Attention aux jugements anachroniques

Ce n’est qu’après la Guerre d’Algérie, ou plutôt à son crépuscule, que la mue de Le Pen en Jean-Marie s’acheva. Alors qu’il eut l’opportunité de rejoindre le nouveau pouvoir gaulliste, Le Pen refusa. Excédé par la perte de l’Algérie mais aussi l’abandon des pieds-noirs et des arabes qui ont aidé la France, à l’image de son ami Ahmed Djebbour qu’il fit élire à l’Assemblée nationale sur la liste du Front national des combattants, le « menhir » entra alors dans une errance politique qui dura plus d’une décennie avant que le Front National créé en 1972 ne devienne au milieu des années 1980 une force majeure de la vie politique française.
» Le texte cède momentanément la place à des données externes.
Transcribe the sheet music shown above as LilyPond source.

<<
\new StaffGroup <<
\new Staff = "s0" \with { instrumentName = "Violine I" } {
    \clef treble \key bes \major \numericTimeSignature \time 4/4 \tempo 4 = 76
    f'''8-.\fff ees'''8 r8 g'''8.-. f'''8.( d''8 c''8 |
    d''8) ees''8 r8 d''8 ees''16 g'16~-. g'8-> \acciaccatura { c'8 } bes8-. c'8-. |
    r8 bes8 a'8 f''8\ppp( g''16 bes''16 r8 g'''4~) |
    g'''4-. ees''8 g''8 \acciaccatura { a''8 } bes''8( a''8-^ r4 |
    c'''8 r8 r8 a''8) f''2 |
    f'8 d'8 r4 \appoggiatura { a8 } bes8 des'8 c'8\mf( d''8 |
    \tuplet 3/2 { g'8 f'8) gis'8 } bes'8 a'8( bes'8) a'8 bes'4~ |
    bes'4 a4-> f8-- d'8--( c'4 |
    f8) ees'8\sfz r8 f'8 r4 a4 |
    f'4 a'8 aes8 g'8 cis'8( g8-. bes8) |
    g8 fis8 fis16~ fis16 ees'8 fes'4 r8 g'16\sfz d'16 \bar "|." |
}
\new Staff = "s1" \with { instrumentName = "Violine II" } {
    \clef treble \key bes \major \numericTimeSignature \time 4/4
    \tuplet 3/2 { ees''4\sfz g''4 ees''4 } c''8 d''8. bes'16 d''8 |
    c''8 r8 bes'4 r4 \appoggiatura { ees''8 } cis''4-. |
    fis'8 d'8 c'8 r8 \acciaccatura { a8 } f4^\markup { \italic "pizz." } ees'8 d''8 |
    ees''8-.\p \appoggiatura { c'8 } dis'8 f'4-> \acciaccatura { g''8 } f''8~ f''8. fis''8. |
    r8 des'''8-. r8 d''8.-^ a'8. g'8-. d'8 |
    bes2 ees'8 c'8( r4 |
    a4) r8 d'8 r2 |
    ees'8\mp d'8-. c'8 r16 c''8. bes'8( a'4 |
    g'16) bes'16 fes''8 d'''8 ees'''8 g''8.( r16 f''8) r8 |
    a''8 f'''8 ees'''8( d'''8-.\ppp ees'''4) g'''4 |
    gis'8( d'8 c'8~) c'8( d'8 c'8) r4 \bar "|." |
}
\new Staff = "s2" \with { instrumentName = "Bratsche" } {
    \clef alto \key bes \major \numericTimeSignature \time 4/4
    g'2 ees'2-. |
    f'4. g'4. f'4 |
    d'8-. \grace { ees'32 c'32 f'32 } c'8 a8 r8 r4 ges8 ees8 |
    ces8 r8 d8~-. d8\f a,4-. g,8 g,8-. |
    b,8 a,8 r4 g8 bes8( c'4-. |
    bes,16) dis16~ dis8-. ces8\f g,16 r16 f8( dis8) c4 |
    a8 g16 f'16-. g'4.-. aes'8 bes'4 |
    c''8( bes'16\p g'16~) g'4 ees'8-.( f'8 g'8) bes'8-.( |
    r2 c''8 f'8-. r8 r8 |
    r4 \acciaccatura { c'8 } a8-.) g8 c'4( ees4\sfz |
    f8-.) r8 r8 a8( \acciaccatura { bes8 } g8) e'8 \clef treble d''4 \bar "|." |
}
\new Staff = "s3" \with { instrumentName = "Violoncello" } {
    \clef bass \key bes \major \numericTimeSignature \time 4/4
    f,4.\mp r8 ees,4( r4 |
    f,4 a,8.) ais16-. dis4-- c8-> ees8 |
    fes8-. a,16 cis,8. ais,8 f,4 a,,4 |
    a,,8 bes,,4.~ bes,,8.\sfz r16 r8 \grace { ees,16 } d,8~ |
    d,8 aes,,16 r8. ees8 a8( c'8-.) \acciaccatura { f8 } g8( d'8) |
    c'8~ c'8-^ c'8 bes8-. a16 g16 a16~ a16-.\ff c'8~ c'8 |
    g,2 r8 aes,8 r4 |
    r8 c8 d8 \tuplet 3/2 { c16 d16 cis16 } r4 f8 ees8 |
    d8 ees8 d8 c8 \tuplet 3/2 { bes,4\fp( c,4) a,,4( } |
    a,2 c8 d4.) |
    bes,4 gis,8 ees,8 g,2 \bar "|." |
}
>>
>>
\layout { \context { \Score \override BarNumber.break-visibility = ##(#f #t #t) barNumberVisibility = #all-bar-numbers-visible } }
D’autres n’ont pas eu sa résilience ou son acharnement. Ainsi de Pierre Lagaillarde, fondateur de l’OAS à l’issue de la Semaine des Barricades, qui au terme de son exil renonça à toute activité politique. Pont entre les diverses tendances de la droite anticommuniste d’après-guerre, Jean-Marie Le Pen finit par fédérer les anciens résistants déçus du gaullisme, les poujadistes et d’autres réprouvés parfois plus ou moins présentables autour de son charisme et de sa figure tutélaire. Personnage bien plus contrasté que ce qu’on en dit parfois, il est indissociable de la France de la deuxième moitié du XXIème siècle, dont il fut le bouc-émissaire et le « diable ». Mais n’en était-il pas plutôt la mauvaise conscience et la Sibylle ? L’Histoire jugera.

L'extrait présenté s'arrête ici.